2nd of April 2024 — Martin Janousek
The recent rise of AI brought variety of interesting tools. Let's explore one of the techniques we use to enhance CGI people in our renders.
I guess every visualization artist know this hurdle - how to properly place (sometimes lot of) people in your image. The traditional way is putting them into images in postproduction and then retouching levels, drawing shadows, highlights, etc. because you found the person suitable for your angle but with totally different lighting than in your scene.
An alternative way is using 3d people - but be honest: these were often very plastic-looking models lacking details and ugly, especially in the foreground of the image. Also, it requires to have a large library of humans fitting in various scenarios so you don't recycle just five of them. Companies doing scans got better over time but it was still not the best. But new generative AI tools put 3d people back in the game. In this article, I will show you how I do it.

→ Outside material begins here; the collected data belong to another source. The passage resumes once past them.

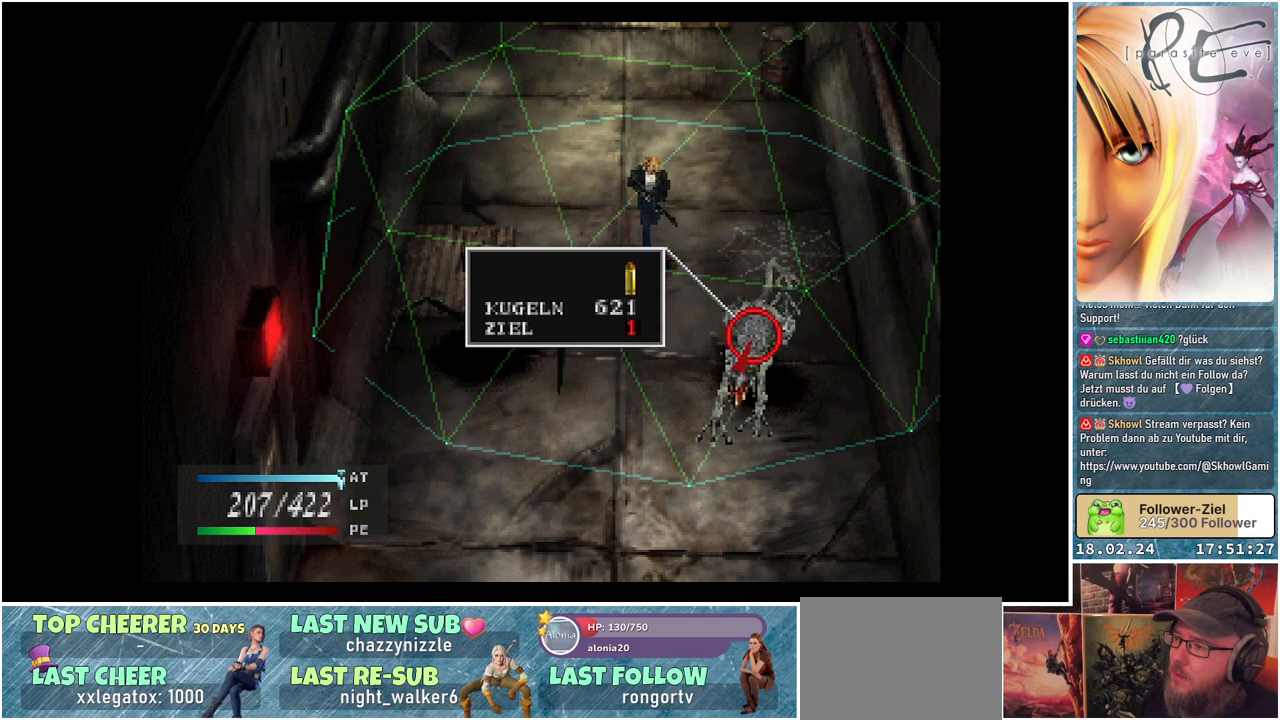
{"buttons": [], "events": []}
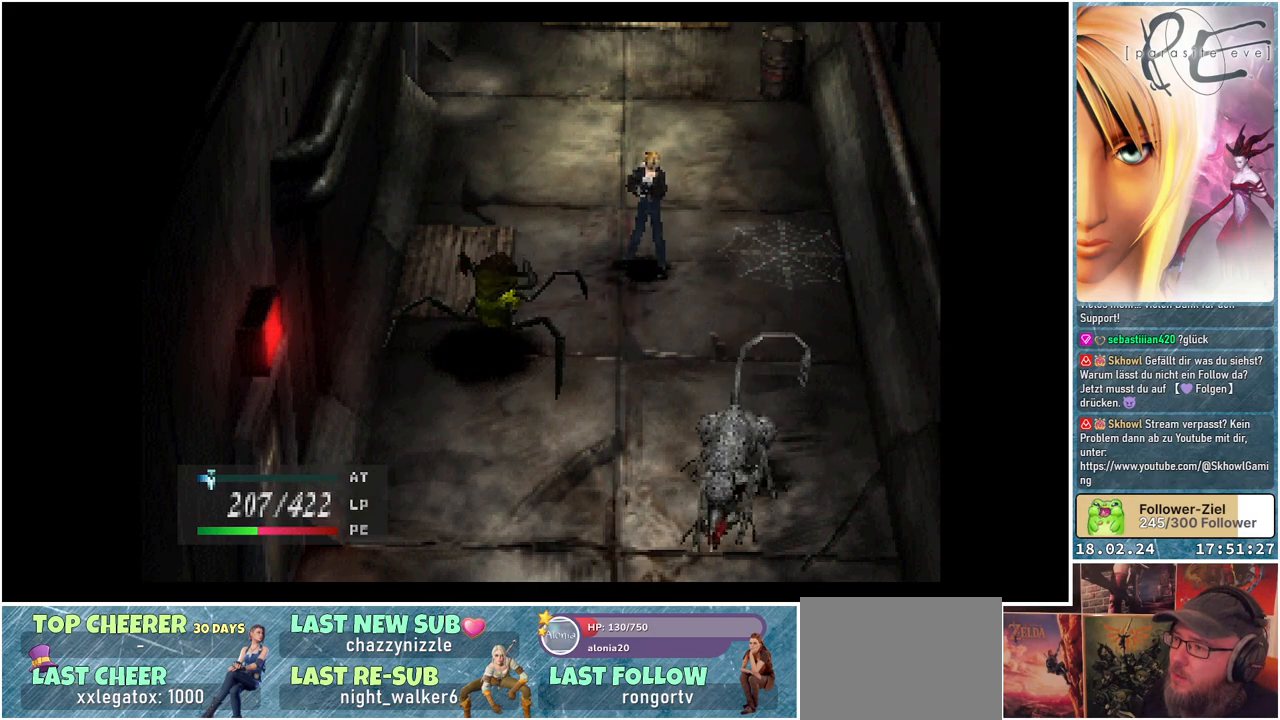
{"buttons": [], "events": []}
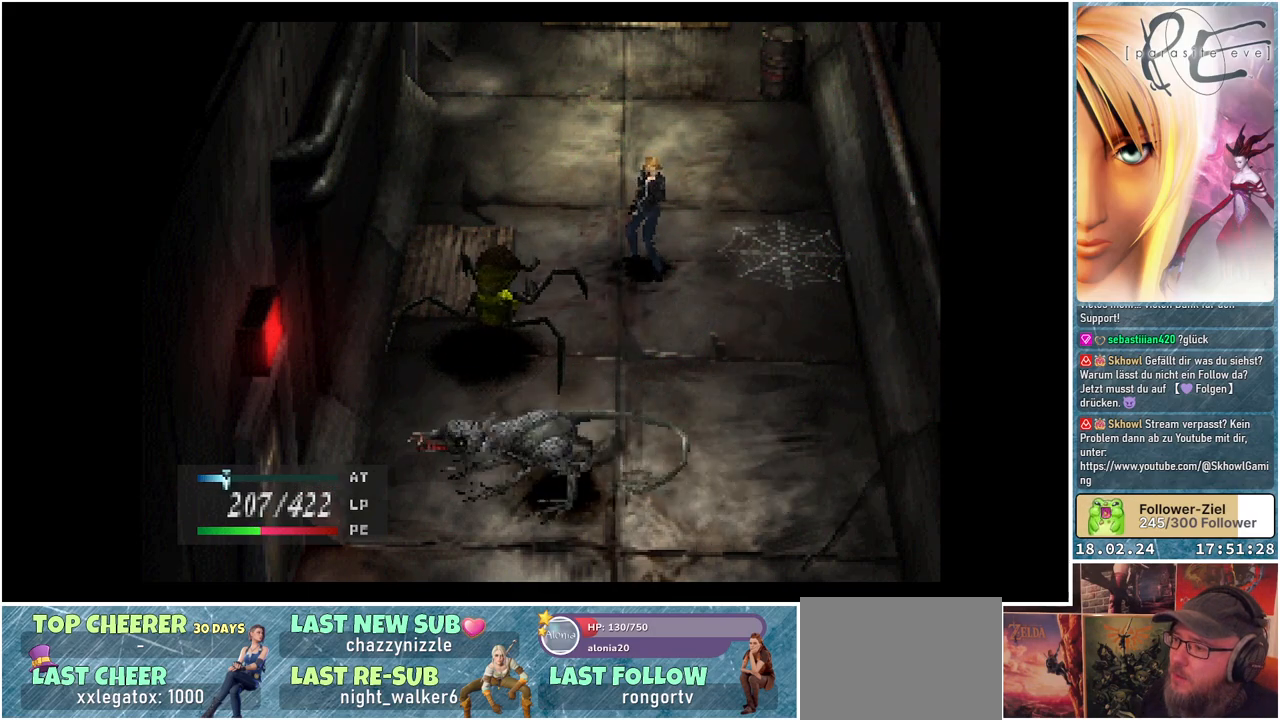
{"buttons": [], "events": []}
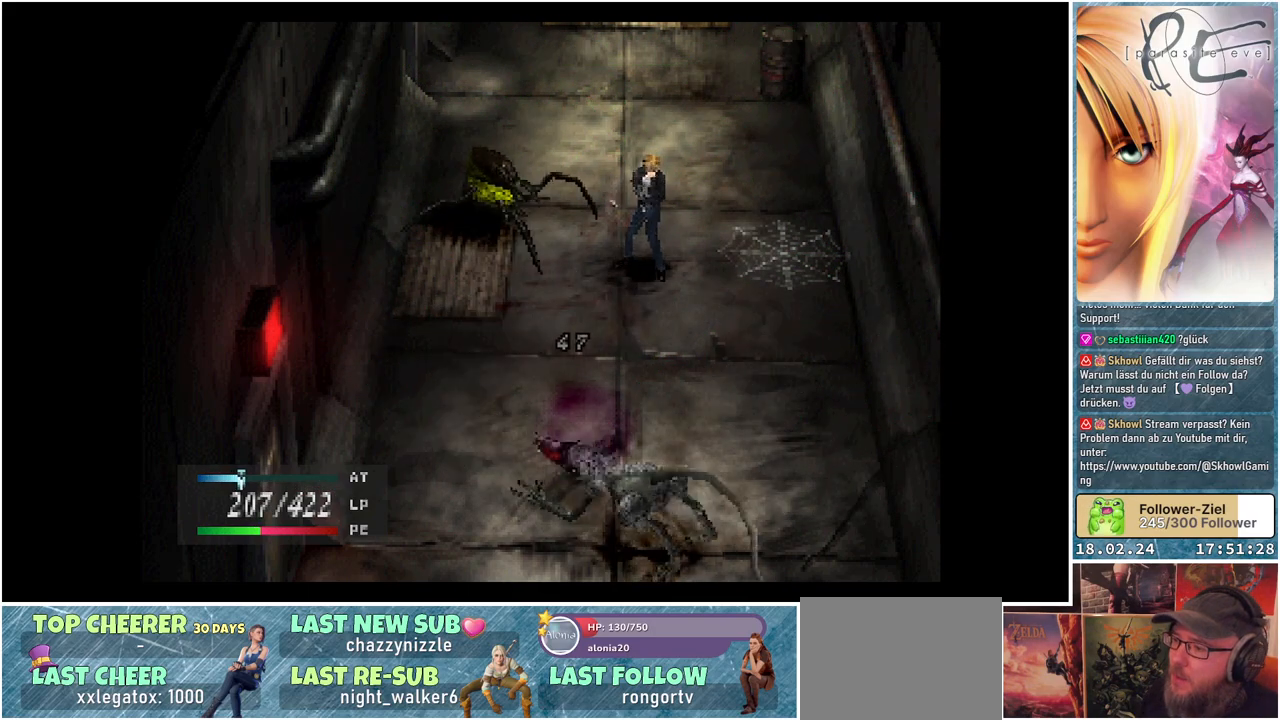
{"buttons": [], "events": []}
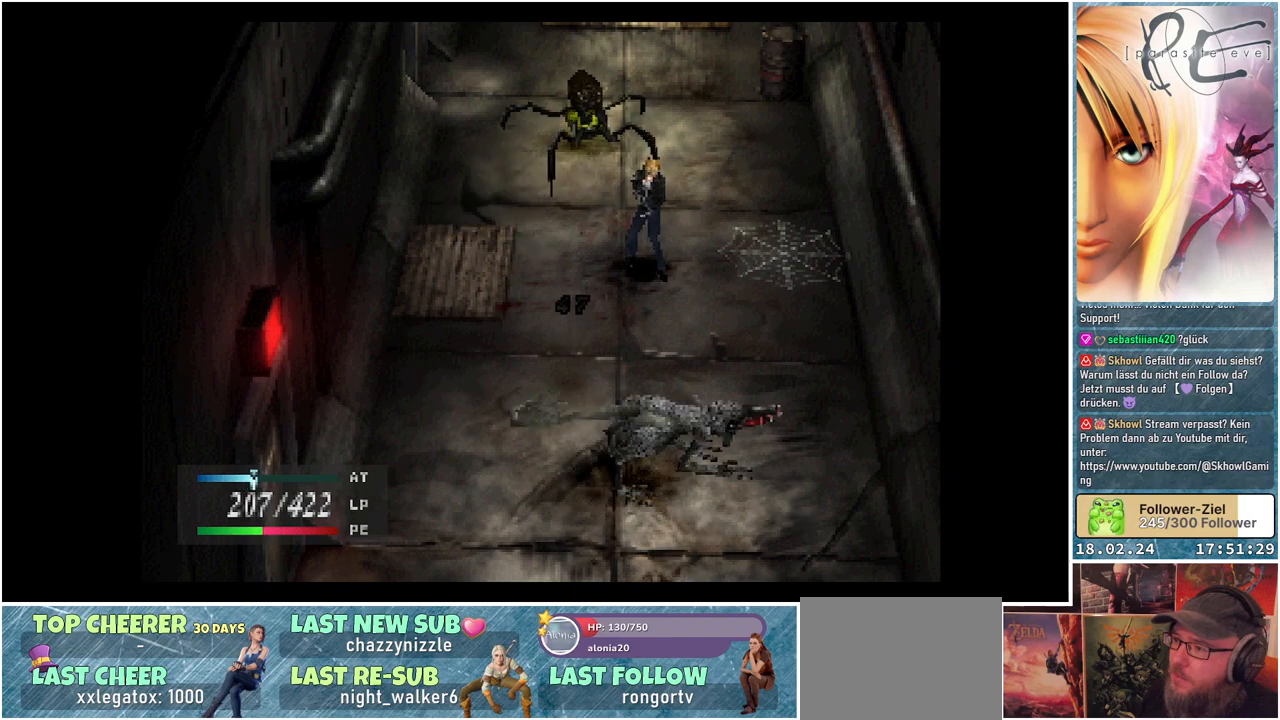
{"buttons": [], "events": []}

It is an AI-powered tool that takes a text prompt, processes it, and creates an image that best matches the description given in the text prompt (text-to-image generator). There is also an image-to-image generation which works the same but instead of text/prompt it uses an image to generate another image. All these generators are trained on large dataset of images and work using diffusion, basically generation noise.
There are closed source (Midjourney, DALL·E, integrated Photoshop AI fill etc.) and open source tools (Stable Diffusion). I will be talking about Stable Diffusion.
I don't want to get into much details as there is plenty of information how to install these tools. You need these:
- Stable Diffusion (with web interface)
- Auto-Photoshop-StableDiffusion-Plugin
- SD models - I personally use this in this example
- LORAs - in this example I use this and this
If you've successfully installed all requirements, open your rendered file in Photoshop. Then open Auto-Photoshop-SD extension (you can do it also in webui interface but I prefer to work directly in my image editor).
Make rectangular selection of your CGI person.
Choose model (i use Cyberrealistic 3.3).
Switch to Img2img tab.
In the prompt field describe object you want to generate, including LORAs.
So in this case the prompt is:
woman <lora:add_detail:1> <lora:more_details:1>
From Samplers below, choose one you prefer (I use DPM++ 2S a, sometimes Euler a).
Adjust Denoising strength accordingly.
Denoising strength 0 won't change anything, strength 1 will change it totally. You want to keep your base person more or less the same, just add details. My values are typically somewhere between 0.2-0.35 to get the result I'm satisfied with. Other settings can stay the same.
Click Generate Img2img.
During my experimenting I've found some things that worked for me:
When you have large portion of image or bigger group of people it's better to generate them in smaller parts and then mask them together.
People that are too far away in the image (and thus too far) usually don't have good results which is caused by the datasets of images that these AI models are trained. So I usually keep these the way they are.
When you generate older people it tends to make them much older than you want them to be. Also kids/teenagers are much younger. In such cases I use prompts like "50 year old man" etc.